Adult great whites can measure more than 20 feet long and weigh up to 4,000 pounds. Cruising around Central California’s offshore islands from August through February, they feed mainly on sea lions, harbor seals and elephant seals. About 40 different white sharks may visit the Farallon Islands, an important seal rookery, during this time, but only about 12 to 20 stay through the whole fall, since competition is rigorous. “We only get the big guys on the Farallones,” says Scot Anderson, a biologist with Point Reyes National Seashore who has identified great whites off California by photographing unique marks on the trailing edges of their fins.

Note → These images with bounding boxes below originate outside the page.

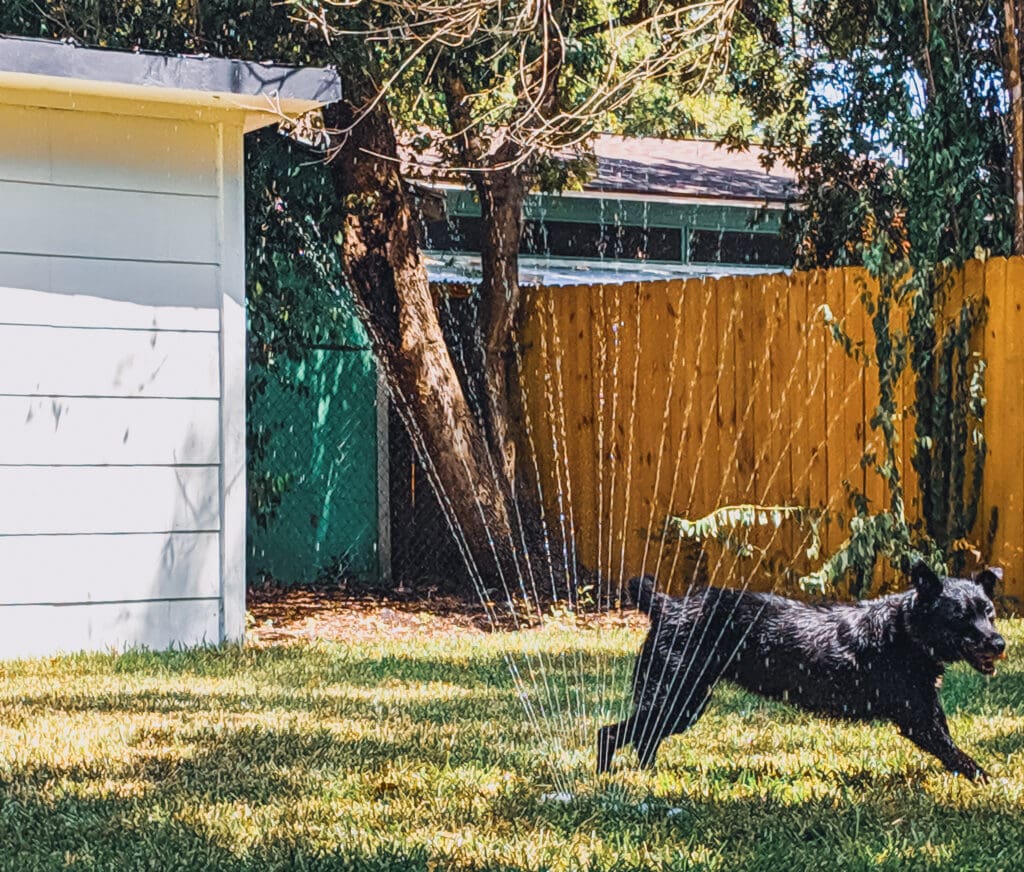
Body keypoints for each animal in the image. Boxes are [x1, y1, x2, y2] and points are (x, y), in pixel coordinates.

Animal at [598, 560, 1007, 781]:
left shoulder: (929, 711)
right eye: (959, 617)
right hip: (677, 697)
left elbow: (952, 748)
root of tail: (667, 605)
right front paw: (990, 784)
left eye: (989, 612)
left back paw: (648, 776)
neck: (904, 630)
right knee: (612, 733)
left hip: (682, 703)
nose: (1000, 643)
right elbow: (958, 756)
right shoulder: (917, 720)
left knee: (644, 738)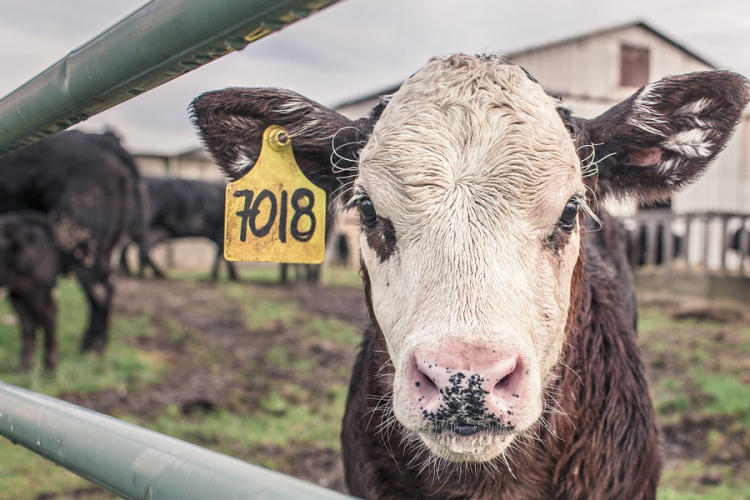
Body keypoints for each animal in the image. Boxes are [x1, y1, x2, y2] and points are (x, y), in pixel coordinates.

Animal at [0, 131, 140, 354]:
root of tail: (102, 139)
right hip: (105, 246)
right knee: (107, 286)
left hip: (78, 239)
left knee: (100, 290)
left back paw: (92, 347)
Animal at [0, 210, 58, 372]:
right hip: (18, 292)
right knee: (28, 323)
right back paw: (24, 368)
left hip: (37, 288)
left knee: (50, 315)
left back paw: (49, 368)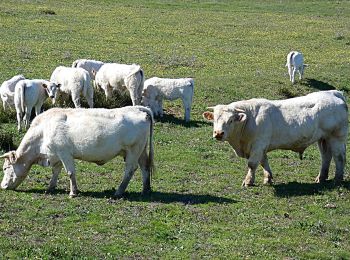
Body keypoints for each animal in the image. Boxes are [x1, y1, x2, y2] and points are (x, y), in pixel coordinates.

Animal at [0, 105, 153, 197]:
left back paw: (119, 191)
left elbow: (70, 172)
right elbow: (55, 171)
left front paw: (73, 192)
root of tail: (137, 109)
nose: (2, 186)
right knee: (145, 167)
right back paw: (146, 189)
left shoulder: (65, 153)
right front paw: (50, 187)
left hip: (133, 150)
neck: (43, 130)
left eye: (5, 168)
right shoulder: (56, 155)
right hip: (141, 151)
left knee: (130, 170)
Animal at [202, 90, 348, 186]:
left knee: (339, 157)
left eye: (231, 120)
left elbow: (252, 164)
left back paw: (337, 179)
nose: (218, 133)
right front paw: (268, 178)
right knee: (326, 156)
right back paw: (321, 178)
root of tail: (334, 92)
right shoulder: (260, 147)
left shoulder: (258, 144)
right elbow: (263, 162)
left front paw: (248, 181)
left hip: (336, 137)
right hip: (323, 139)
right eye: (214, 119)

Beginning in December, the California sharks start to disappear. Satellite tags that record location and diving patterns reveal that about 20 percent of the animals swim to the Hawaiian Islands, perhaps to feed on humpback whale calves or placentas. The majority of these predators, however, migrate to a mid-ocean area between Hawaii and the West Coast known among marine biologists as the White Shark Café.
At the café, tagged sharks reveal an astounding pattern of constant diving—30 to 96 times a day to depths up to 1,800 feet—that doesn’t seem to correlate with known fish concentrations. Satellite evidence indicates that the café is not a productive feeding ground. Tuna and billfish range there, but, says Jorgensen, “It’s hard to imagine a white shark chasing anything down like a fast moving tuna.”

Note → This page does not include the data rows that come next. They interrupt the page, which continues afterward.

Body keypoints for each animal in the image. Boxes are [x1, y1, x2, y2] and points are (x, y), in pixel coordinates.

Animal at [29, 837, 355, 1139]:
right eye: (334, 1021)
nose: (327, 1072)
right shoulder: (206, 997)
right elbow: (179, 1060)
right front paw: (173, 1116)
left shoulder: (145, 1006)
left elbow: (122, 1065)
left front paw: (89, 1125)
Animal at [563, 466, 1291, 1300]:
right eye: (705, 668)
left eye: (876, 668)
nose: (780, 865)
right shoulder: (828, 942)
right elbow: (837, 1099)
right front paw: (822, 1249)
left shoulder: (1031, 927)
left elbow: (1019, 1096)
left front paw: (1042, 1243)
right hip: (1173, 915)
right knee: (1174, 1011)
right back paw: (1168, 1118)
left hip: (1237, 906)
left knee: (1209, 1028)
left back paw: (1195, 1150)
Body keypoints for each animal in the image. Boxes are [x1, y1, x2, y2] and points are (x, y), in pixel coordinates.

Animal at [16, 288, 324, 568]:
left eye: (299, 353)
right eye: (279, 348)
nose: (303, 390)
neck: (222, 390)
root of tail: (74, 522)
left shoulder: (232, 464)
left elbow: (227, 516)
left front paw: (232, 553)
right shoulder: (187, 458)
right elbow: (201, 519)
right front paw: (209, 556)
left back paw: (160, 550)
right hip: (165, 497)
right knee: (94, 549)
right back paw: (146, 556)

Michael Domeier of the Marine Conservation Science Institute in Fallbrook, California, studies white sharks around Guadalupe Island off Baja California and at the café. He thinks the predators may be feeding not on fish but on giant squid. As evidence he cites the appearance of sperm whales—famous giant-squid eaters—in that area.
Jorgensen and others lean toward mating as the principal activity, making the White Shark Café more of a White Shark Honeymoon Lodge. Though no one has seen white sharks mate or give birth, pups show up as bycatch in Southern California fisheries each year, peaking in August. Scientists think the species takes 12 to 18 months to gestate; if so, mating must occur in spring or early summer. “And that’s when most female and 100 percent of tagged males are at the café,” Jorgensen says.

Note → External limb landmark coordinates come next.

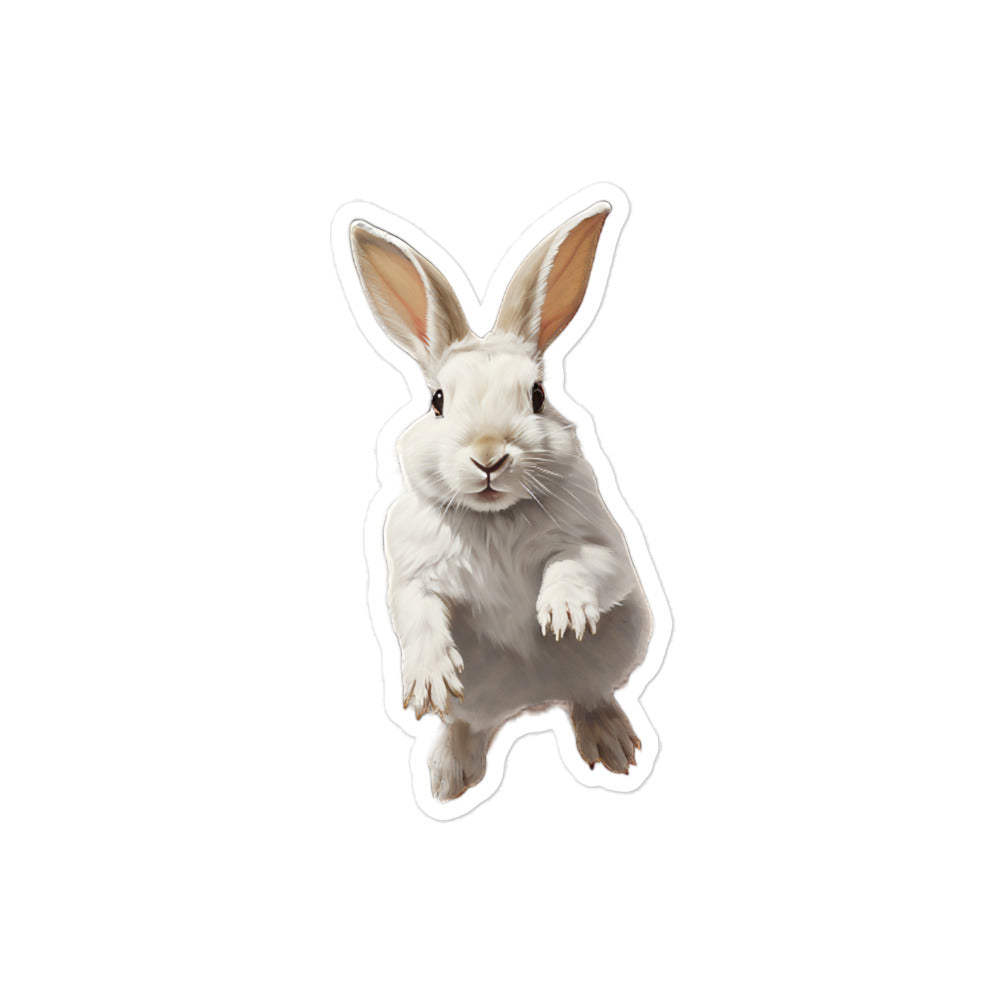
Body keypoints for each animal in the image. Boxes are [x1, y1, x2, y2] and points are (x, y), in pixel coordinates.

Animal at [348, 201, 653, 801]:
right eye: (437, 400)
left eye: (537, 395)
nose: (489, 456)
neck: (493, 518)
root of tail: (529, 701)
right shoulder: (411, 573)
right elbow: (417, 612)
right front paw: (429, 680)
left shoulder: (604, 546)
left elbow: (582, 564)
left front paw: (560, 612)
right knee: (467, 721)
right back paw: (449, 777)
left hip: (616, 645)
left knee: (590, 693)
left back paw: (612, 745)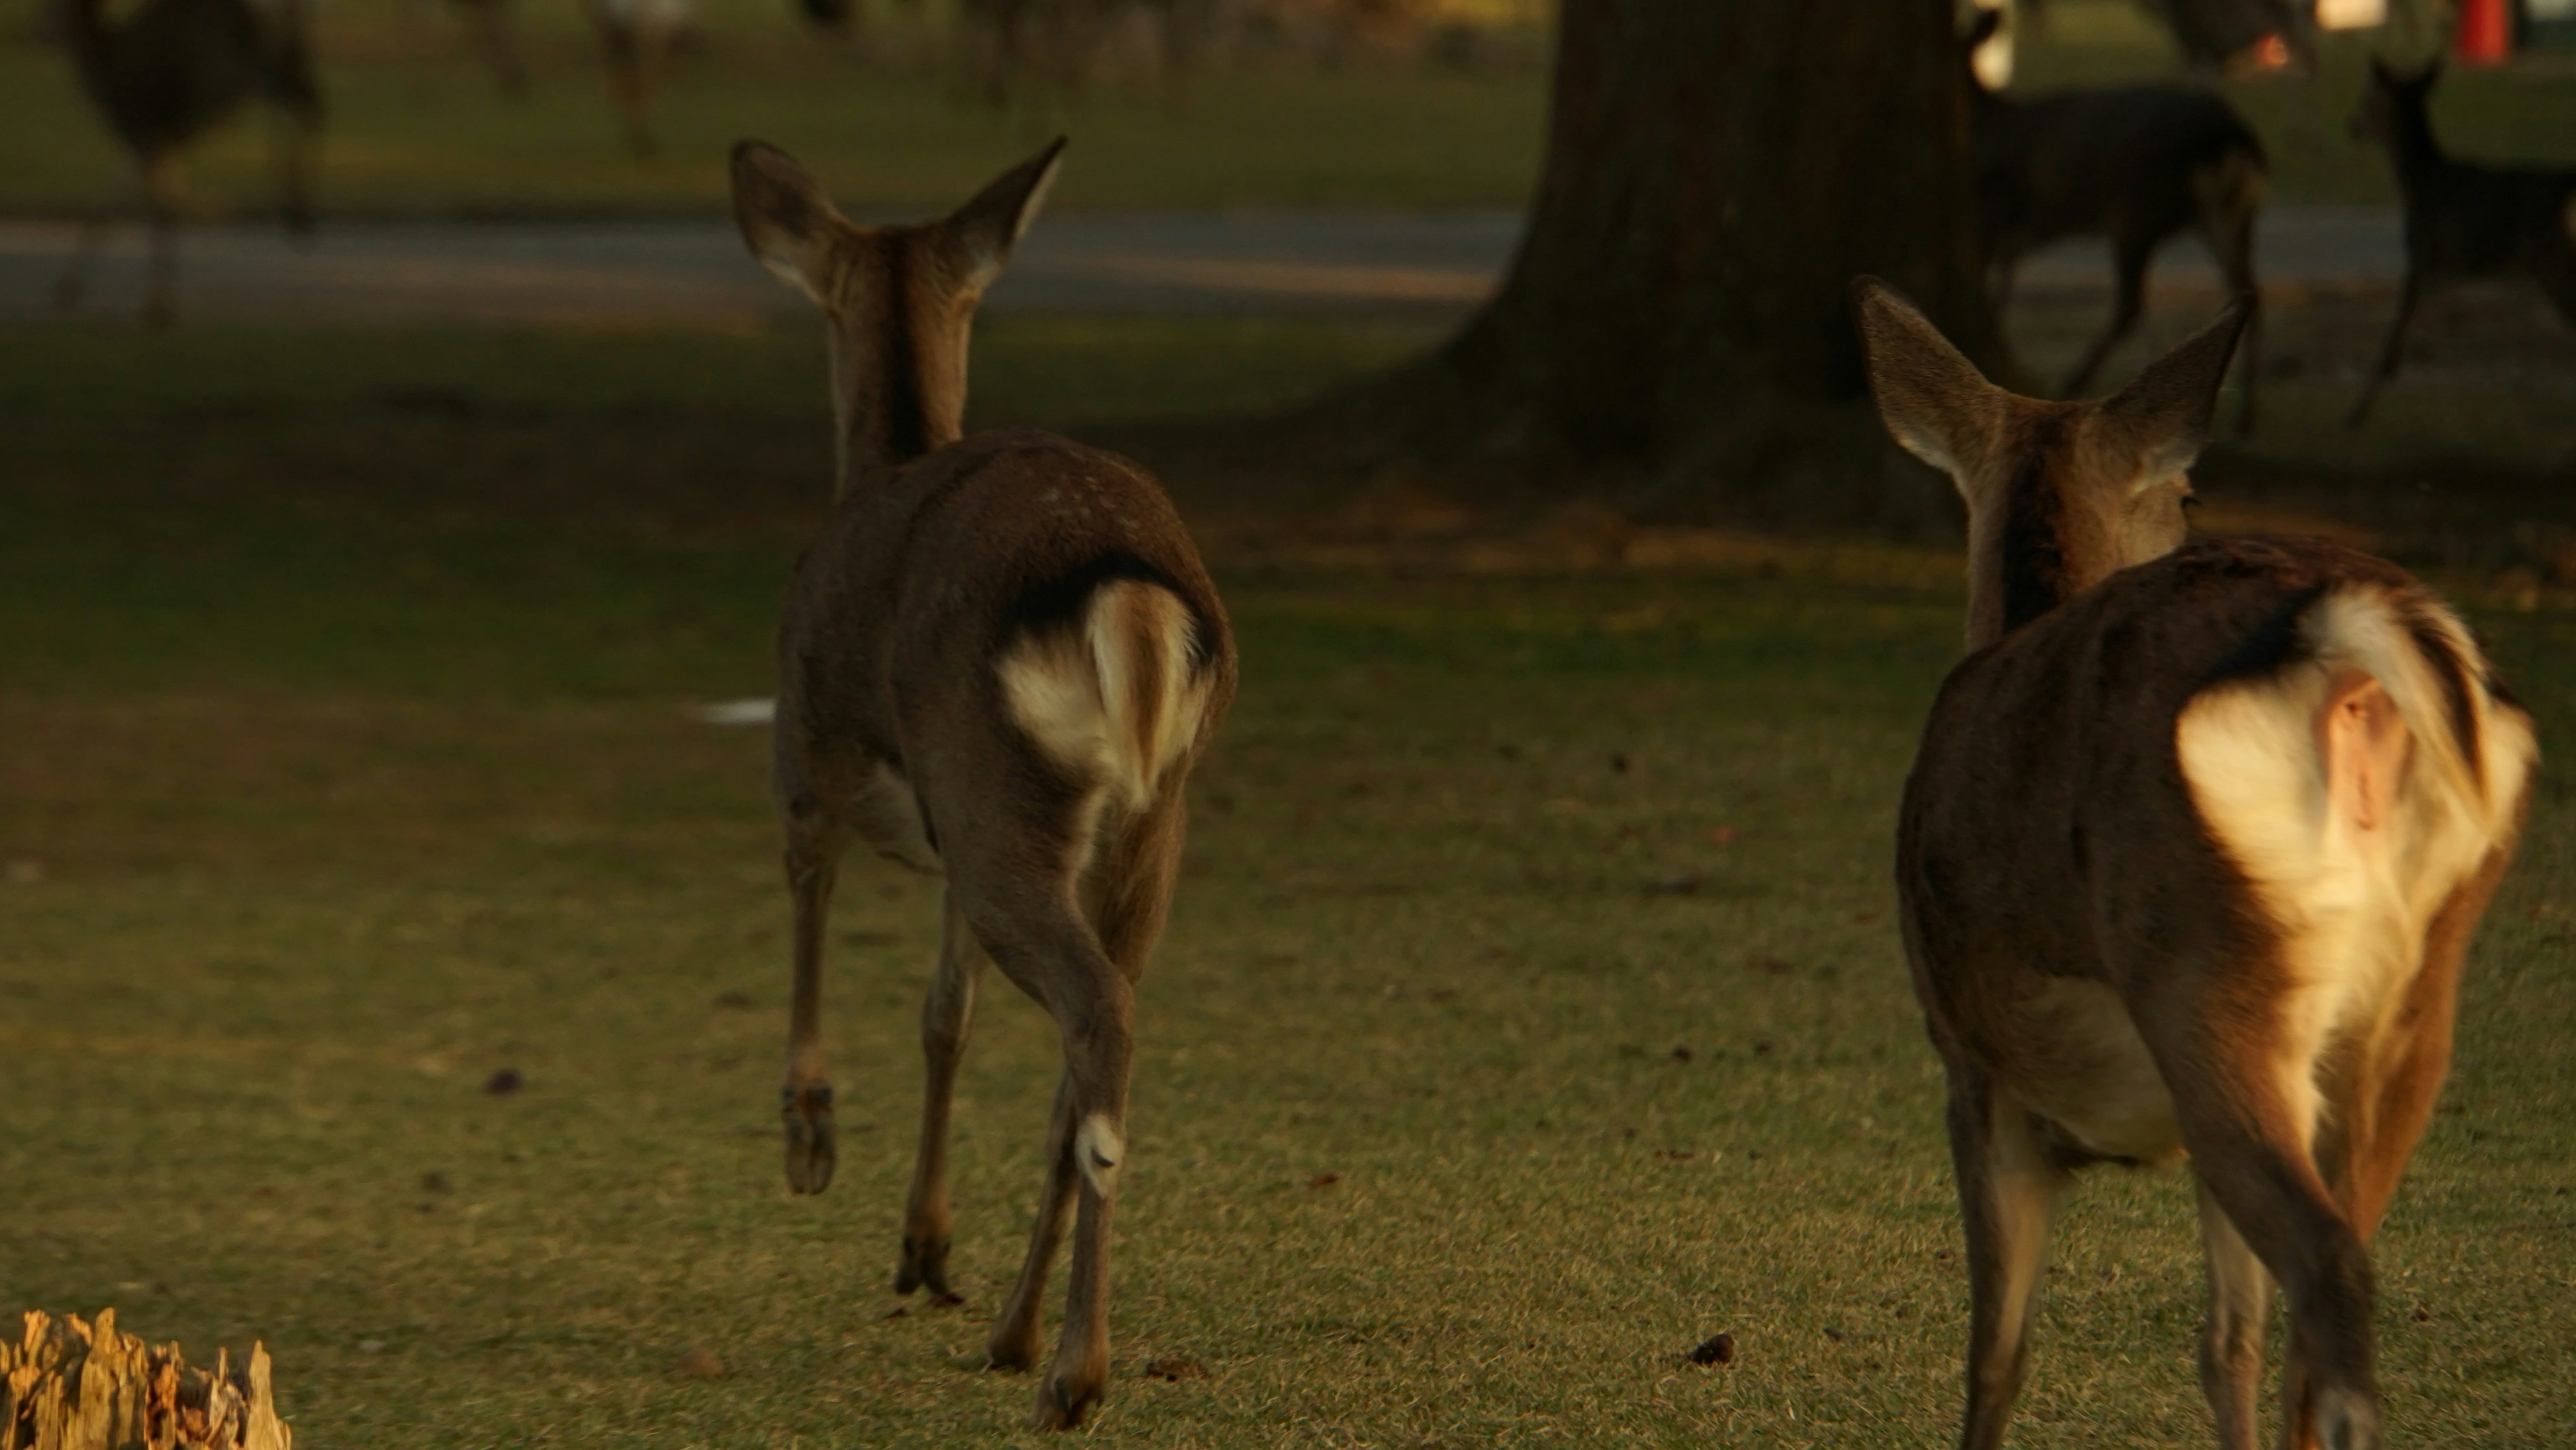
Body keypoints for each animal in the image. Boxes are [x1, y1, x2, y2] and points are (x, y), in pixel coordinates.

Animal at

Taylor Chapple, with the Max Planck Institute in Germany and an author on the recent Proceedings paper, says that males arrive at the café before females and spend their time diving until the females arrive. Then the scientists see a big increase in the sharks’ rate of descending and ascending. “I think that the café has a serious potential as a breeding area,” Chapple says.
Determining if this is the case is an important issue. White sharks are top predators, and their disappearance in the Northeast Pacific could have catastrophic consequences for the local food web. Understanding their habits also may help save the animals.
According to Barbara Block, a professor of Marine Sciences at Stanford whose lab has spearheaded much of the white shark work, scientists need to continue monitoring the health of the white shark population. “We’re only beginning to understand what it means to have the equivalent of a tiger or lion in the ocean wilderness off California,” she says.
Shark on the Edge
The International Union for the Conservation of Nature lists the white shark as vulnerable on its Red List of Threatened Species, the most comprehensive list of its kind. Vulnerable means the shark faces a high risk of extinction in the wild based on current data. Threats to the species include commercial and sport fisheries that target great whites and degradation of inshore habitats vital to young sharks.
Frequent contributor Michael Tennesen is based in California.